Dari Kampus Ke Masyarakat: Membaca Wisuda dalam Perspektif Pendidikan (3)
Asep Abdurrohman October 20, 2025 09:21 PM
Setelah anak dan orang tuanya berada di rungan wisuda. Anaknya di depan dan orang tuanya di belakang. Anak di depan sudah berada di barisan calon wisudawan/i dengan mengenakan pakian wisuda beruapa baju toga.
Tidak lama kemudian, wisuda dimulai dengan masuknya para senat universitas ke ruang wisuda. Setelah senat tiba di kursi, duduk sesuai dengan kursi yang sudah disediakan. Lalu, mengumandangkan lagu kebangsaan dan lagu universitas.
Acara demi acara terus bergulir, tibalah para wisudawan dipanggil ke atas panggung. Dipanggil sesuai dengan nomor urut yang sudah disetting oleh panitia universitas.
Satu persatu wisudawan dipanggil ke atas panggung untuk dipindahkan tali kuncirnya oleh rektor dari sebelah kiri ke sebelah kanan dan menerima SKL (Surat Keterangan Lulus) dari dekan.
Pemakaian baju toga ketika naik ke atas panggung, tidak lah sepi dari makna universal.

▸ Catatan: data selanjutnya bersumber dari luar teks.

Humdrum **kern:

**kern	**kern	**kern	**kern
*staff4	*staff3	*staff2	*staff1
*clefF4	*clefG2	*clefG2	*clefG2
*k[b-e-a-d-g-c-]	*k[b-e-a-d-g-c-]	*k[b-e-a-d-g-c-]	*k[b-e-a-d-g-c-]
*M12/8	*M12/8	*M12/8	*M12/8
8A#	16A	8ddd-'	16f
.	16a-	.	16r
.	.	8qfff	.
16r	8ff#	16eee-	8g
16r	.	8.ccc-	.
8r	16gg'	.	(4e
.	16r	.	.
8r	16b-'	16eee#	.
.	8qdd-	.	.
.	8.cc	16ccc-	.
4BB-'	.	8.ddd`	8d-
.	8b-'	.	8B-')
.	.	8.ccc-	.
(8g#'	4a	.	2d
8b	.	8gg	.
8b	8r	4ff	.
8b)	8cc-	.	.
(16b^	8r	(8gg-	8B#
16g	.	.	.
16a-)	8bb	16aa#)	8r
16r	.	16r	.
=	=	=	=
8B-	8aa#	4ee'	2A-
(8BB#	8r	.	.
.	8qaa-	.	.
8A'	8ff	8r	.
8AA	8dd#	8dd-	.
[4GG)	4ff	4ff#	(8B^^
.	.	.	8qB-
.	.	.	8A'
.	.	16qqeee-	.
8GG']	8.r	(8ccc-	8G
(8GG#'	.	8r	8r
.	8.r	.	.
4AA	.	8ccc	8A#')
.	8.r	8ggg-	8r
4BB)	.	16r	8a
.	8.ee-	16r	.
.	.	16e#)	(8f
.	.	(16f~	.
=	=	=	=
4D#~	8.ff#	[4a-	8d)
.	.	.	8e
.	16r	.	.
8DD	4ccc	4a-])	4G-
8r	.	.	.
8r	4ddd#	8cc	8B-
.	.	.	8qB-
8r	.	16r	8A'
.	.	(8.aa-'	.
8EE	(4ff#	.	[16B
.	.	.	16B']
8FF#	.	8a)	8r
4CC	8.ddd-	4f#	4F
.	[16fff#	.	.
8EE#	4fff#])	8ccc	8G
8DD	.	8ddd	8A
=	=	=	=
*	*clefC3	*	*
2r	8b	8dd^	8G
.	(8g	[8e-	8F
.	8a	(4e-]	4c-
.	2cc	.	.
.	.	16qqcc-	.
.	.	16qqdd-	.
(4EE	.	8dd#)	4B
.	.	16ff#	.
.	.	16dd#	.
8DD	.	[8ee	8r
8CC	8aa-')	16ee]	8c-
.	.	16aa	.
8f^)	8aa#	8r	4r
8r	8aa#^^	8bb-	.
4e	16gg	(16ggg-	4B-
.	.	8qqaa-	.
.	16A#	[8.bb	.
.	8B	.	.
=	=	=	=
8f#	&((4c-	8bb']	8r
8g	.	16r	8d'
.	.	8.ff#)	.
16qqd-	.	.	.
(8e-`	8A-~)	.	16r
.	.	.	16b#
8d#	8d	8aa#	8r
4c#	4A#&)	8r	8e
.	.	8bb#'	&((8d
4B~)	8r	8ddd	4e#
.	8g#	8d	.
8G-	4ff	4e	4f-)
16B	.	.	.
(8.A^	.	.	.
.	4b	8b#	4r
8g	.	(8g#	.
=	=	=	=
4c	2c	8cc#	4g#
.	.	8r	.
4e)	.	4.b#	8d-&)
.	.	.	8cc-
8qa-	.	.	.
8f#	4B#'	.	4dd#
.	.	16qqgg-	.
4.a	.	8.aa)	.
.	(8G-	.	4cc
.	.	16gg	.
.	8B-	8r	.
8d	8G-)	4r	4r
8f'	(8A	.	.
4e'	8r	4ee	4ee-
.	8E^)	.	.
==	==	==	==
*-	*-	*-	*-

Baju toga berwarna hitam dan topinya berbentuk segi lima mempunyai ruang-ruang penting untuk membelajarkan calon wisudawan.
Baju toga berwarna hitam adalah melambangkan keluhuran budi setelah berhasil mengusir gelap menuju terang. Pemindahan pita kuncir dari kiri ke kanan menunjukkan dari berpikir analitisis ke berpikir realitas atau dari teori ke praktik.
Pakaian toga hitam seperti gamis, menunjukkan orang terpelajar yang berbeda dengan masyarakat pada umumnya. Tindak-tanduknya mesti berbeda dengan orang yang tidak pernah mencicipi bangku kuliah.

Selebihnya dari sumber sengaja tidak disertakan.